*Selected excerpt*:
□ □ □
Design and construction
- Architect: John H. Duncan
- Developer: William C. Dewey

Other information
- Number of rooms: appx. 160

Website
- Official website

New York City Landmark
- Designated: December 20, 2011
- Reference no.: 2423

= Hotel Wolcott =

Hotel in Manhattan, New York

The Hotel Wolcott is a hotel at 4 West 31st Street, between Fifth and Sixth Avenues, in the Midtown South neighborhood of Manhattan in New York City. Constructed between 1902 and 1904 by developer William C. Dewey, it was designed by John H. Duncan in the French Beaux-Arts and neoclassical styles. The hotel's namesake was Henry Roger Wolcott, a businessman, politician, and philanthropist. The hotel is a New York City designated landmark.

The hotel building is 12 stories tall. Its facade is largely made of red brick and limestone, with elaborate decorations. The facade is divided vertically into six bays and horizontally into a two-story base, a six-story midsection, a transitional story, and a three-story mansard roof. The hotel originally contained several ground-floor amenity areas for guests, including a neo-Grec lobby, reception room, and ballroom. The upper floors are arranged in an "H" shape and originally contained various suites and rooms, which have been rearranged over the years into 160 guestrooms.

Dewey acquired the site in 1902. The hotel opened on March 1, 1904, several months behind schedule, and Dewey had lost the Wolcott to foreclosure by that September. The Wolcott was operated by numerous individuals during the early 20th century, including William and Julius Manger of Manger Hotels during the 1920s. Over the years, it was popular with travelers, though the Wolcott also had permanent residents such as Isadora Duncan, James Buchanan Duke, Doris Duke, Edith Wharton, Mark Twain, and Henry Miller. The Wolcott had declined into a single room occupancy hotel by 1975, when the Erlich family bought it and made numerous renovations. The Wolcott was known as a budget hotel in the late 20th and early 21st centuries, then served as a temporary shelter in the 2020s.

== Site ==
The Wolcott is on the south side of 31st Street, between Broadway and Fifth Avenue, in the Midtown South neighborhood of Manhattan in New York City, at the southern edge of the Koreatown neighborhood. The land lot is nearly square and measures around 9500 ft2, with a frontage of 97 ft and a depth of 98.75 ft. The Grand Hotel is on the same block to the west, while the Wilbraham is on the same block to the south. Other nearby buildings include the Marble Collegiate Church and the old Holland House to the south, Gilsey House to the southwest, the Aberdeen Hotel (17-21 West 32nd Street) to the north, and the Colony Club building and the Church of the Transfiguration to the southeast.
□ □ □
(Stored items)
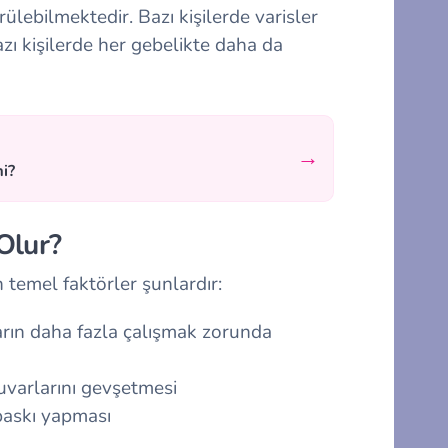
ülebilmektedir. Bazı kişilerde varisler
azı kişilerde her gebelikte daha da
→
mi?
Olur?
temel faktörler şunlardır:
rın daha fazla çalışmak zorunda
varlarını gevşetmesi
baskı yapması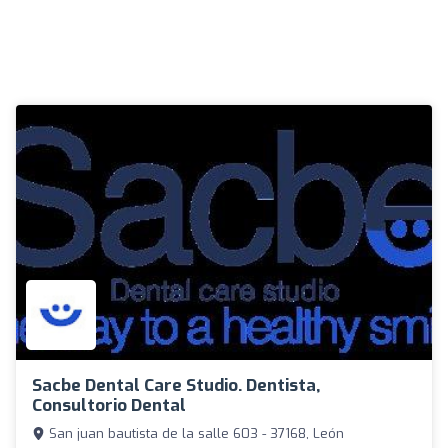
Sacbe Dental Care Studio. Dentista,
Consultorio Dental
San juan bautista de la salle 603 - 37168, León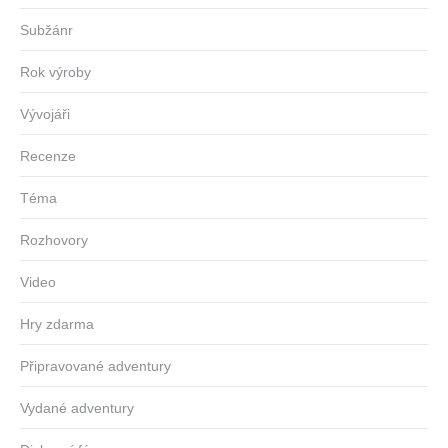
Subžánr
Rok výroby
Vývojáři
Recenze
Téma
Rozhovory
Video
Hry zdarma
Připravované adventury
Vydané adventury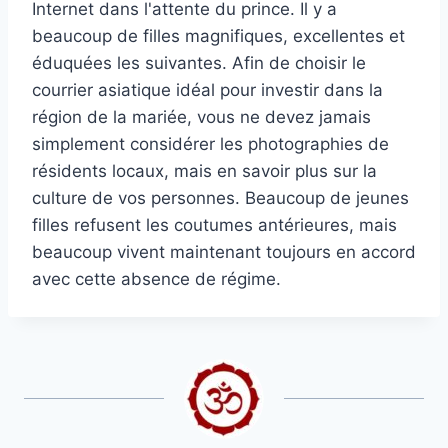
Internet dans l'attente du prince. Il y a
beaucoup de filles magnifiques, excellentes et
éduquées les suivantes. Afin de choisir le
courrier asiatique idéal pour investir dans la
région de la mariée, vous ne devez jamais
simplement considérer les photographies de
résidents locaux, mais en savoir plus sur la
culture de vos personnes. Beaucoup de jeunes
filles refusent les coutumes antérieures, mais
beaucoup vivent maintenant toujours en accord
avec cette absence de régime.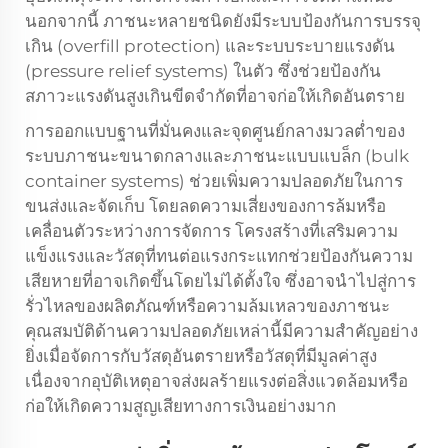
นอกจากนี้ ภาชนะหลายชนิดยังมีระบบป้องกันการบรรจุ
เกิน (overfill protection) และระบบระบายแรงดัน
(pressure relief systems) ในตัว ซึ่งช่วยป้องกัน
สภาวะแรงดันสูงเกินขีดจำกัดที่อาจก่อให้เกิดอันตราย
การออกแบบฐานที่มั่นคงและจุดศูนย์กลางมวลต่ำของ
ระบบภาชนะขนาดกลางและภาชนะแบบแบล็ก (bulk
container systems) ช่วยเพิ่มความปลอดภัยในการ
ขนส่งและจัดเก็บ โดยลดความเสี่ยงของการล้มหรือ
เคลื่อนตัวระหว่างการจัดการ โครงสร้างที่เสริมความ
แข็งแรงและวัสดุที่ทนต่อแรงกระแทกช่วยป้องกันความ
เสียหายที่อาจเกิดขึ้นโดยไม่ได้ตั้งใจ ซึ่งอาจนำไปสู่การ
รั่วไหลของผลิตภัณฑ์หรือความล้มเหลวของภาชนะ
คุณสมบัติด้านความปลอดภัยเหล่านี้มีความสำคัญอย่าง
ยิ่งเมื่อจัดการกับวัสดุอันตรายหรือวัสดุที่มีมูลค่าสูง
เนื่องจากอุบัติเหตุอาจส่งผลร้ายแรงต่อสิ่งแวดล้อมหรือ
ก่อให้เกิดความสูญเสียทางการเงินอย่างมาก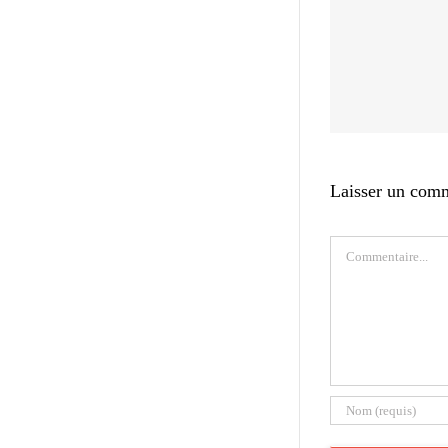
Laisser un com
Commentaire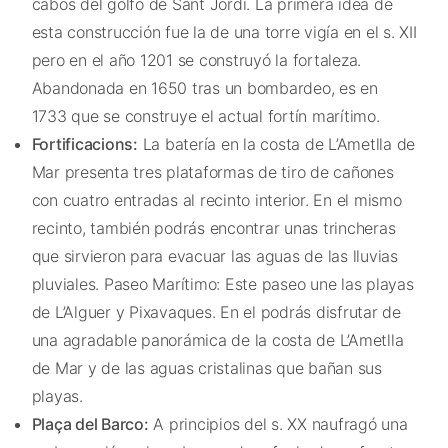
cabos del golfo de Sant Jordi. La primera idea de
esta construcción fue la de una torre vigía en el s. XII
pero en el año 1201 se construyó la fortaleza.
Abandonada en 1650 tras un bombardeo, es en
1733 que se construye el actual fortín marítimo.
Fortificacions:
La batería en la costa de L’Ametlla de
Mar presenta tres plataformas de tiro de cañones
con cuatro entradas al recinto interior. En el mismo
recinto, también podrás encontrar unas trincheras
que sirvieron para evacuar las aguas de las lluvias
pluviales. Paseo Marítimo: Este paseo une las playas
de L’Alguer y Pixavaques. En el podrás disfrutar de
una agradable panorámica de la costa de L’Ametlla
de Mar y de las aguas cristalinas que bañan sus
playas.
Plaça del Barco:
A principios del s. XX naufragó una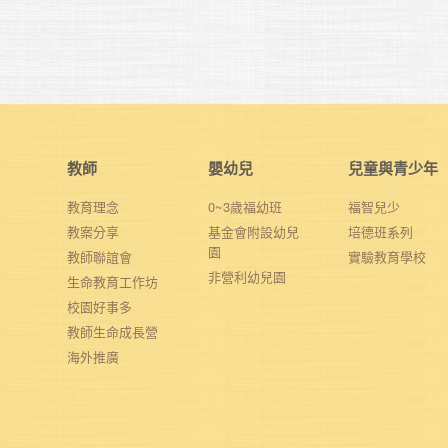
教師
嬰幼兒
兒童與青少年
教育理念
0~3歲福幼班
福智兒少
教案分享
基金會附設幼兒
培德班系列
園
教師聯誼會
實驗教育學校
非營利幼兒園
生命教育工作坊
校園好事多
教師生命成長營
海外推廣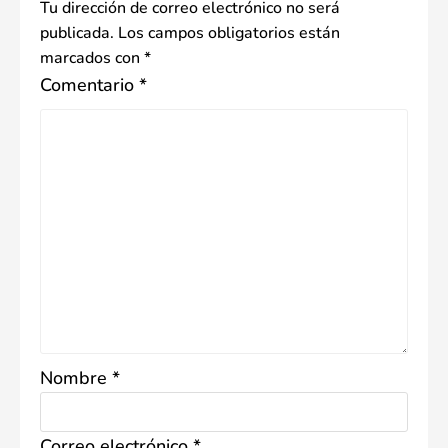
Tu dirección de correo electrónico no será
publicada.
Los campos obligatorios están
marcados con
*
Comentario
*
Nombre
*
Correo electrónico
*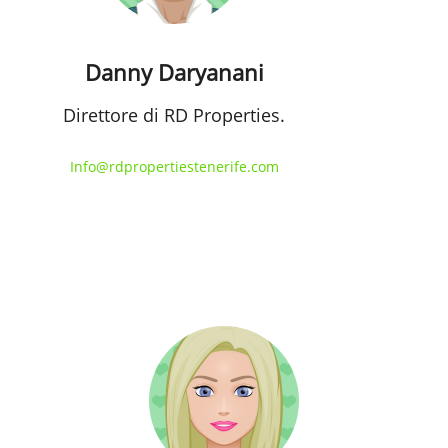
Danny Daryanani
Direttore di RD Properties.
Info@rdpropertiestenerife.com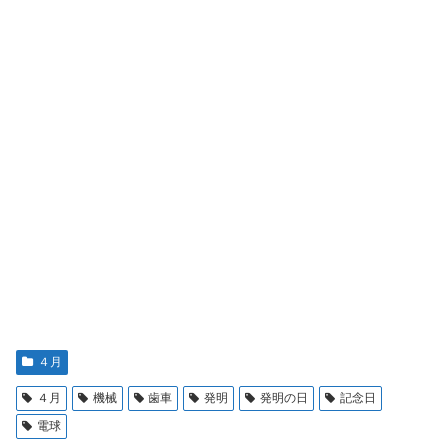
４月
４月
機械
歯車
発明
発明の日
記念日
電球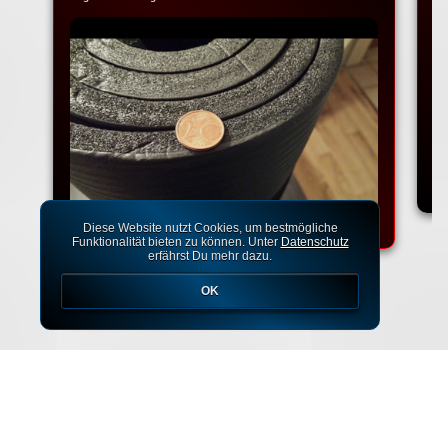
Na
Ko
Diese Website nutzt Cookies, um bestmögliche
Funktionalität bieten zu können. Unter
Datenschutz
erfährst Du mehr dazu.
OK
□ □ □
*Work request*: Continue the Hotel Wolcott article from the end of its "Site" section.

*Solved exercise*:
During the mid-19th century, the stretch of Fifth Avenue between 23rd Street and 42nd Street contained brownstones and mansions for some of New York City's wealthiest residents, as well as churches. Many hotels and social clubs opened in what is now NoMad following the opening of the Fifth Avenue Hotel in the 1850s, followed by apartment hotels, apartment buildings, Broadway theaters, and stores in the 1870s. The area's wealthiest residents moved uptown in the 1880s, but the neighborhood remained fashionable for clubs, hotels, and apartment hotels.

== Architecture ==
The building was designed by John Hemenway Duncan, the architect of Grant's Tomb in Upper Manhattan. It is largely designed in the French Beaux-Arts style, with large decorative elements that were characteristic of that style. The structure is 12 stories high and has light courts facing east and west, giving it an "H" shape.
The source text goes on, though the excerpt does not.